As of Friday afternoon, an air monitoring station in Kihei recorded an air quality index of 158, which is considered “extremely high,” according to the Hawaii Department of Health. In nearby Kahului, the air is considered healthy, according to its monitoring.

The Kihei monitoring station is back online after almost a day of inactivity, likely due to a power loss caused by the fire, the health department said.

A brush fire burns near Wailuku Heights on Maui on Thursday.

Yoohyun Jung/Civil Beat

Those who have respiratory conditions such as asthma, emphysema, and bronchitis should stay indoors to protect themselves. The elevated levels of fine particulates can be dangerous and people should take precautions, said Marianne Rossio, chief of the health department’s Clean Air Branch. 

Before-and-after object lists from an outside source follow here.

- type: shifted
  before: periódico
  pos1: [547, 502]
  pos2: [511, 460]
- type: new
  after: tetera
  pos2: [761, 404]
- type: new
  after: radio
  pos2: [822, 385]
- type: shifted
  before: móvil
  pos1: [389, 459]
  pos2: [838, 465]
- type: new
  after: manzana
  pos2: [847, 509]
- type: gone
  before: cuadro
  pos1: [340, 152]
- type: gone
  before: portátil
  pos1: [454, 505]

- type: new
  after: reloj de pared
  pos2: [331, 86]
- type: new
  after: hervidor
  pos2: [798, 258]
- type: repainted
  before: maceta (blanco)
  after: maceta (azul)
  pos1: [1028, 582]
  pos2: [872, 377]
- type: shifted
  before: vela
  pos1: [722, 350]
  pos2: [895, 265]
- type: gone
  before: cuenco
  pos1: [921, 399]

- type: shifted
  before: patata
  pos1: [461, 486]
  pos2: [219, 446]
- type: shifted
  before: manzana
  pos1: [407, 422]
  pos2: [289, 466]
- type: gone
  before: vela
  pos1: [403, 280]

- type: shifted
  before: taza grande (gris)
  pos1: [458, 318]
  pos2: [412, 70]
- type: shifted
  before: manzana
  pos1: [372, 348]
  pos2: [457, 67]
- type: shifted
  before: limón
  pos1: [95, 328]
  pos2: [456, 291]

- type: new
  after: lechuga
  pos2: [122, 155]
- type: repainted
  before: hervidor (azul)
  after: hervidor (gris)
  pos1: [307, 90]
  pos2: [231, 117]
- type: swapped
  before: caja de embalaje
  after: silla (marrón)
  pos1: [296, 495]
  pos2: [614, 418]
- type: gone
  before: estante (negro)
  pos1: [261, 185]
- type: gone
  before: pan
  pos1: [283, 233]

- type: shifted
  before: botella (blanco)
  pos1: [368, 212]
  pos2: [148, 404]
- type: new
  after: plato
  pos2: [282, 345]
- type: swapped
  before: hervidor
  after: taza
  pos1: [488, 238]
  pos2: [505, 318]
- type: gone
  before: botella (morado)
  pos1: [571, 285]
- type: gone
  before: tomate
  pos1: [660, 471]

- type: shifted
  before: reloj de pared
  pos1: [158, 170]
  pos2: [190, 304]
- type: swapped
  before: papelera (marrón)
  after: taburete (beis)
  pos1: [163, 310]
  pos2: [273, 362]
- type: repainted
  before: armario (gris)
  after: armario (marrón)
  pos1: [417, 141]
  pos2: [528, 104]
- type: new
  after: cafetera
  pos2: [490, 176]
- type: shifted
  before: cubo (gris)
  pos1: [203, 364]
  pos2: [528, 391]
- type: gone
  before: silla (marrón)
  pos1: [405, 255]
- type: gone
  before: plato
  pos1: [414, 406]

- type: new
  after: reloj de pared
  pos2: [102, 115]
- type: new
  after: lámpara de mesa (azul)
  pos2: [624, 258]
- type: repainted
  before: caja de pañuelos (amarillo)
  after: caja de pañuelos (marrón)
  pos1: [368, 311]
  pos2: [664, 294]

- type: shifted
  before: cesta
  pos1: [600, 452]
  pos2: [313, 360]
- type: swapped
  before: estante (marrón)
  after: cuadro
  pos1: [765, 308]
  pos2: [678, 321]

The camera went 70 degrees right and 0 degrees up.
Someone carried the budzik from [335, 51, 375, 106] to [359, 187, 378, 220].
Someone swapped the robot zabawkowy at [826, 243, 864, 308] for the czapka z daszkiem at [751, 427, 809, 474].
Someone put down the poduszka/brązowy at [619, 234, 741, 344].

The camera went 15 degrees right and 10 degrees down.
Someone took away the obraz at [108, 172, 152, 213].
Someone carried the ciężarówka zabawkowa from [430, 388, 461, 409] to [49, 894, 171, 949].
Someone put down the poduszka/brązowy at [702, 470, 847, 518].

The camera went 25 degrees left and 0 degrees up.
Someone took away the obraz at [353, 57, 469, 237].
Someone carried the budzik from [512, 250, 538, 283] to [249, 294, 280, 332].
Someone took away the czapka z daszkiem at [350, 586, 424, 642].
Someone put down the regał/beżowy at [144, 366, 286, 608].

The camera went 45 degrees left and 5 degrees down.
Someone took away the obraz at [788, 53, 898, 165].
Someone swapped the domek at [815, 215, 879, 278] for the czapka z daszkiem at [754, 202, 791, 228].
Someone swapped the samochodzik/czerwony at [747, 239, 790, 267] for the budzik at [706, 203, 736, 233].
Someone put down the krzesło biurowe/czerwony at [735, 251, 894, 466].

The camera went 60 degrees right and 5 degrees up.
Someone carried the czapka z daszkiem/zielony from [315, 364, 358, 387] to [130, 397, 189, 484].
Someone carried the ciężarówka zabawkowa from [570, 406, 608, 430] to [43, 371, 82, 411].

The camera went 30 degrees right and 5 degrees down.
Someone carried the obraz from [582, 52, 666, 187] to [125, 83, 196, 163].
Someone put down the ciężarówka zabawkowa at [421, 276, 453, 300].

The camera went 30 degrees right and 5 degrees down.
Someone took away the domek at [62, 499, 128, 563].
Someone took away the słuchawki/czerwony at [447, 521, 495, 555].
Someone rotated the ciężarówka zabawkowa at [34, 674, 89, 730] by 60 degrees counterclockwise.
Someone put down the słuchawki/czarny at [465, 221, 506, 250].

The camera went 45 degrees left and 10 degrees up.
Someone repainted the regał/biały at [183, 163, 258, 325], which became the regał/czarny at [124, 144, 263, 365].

“Particulate levels due to the smoke from brush fires may continue to be elevated in areas near and downwind of the fire and could affect communities in varying degrees,” Rossio said. “We’re advising residents and visitors to stay informed and heed warnings and instructions provided by state and county emergency officials.”

The wind-fueled brush fire began to sweep Maui’s central valley Thursday and has burned more than 9,000 acres of former sugar cane land. Thousands of residents and tourists were ordered to evacuate, but allowed to return to their homes or other accommodations Friday morning. 

According to Maui County officials, the wildfire was 20 percent contained as of noon Friday, and 23 firefighters were working to contain it.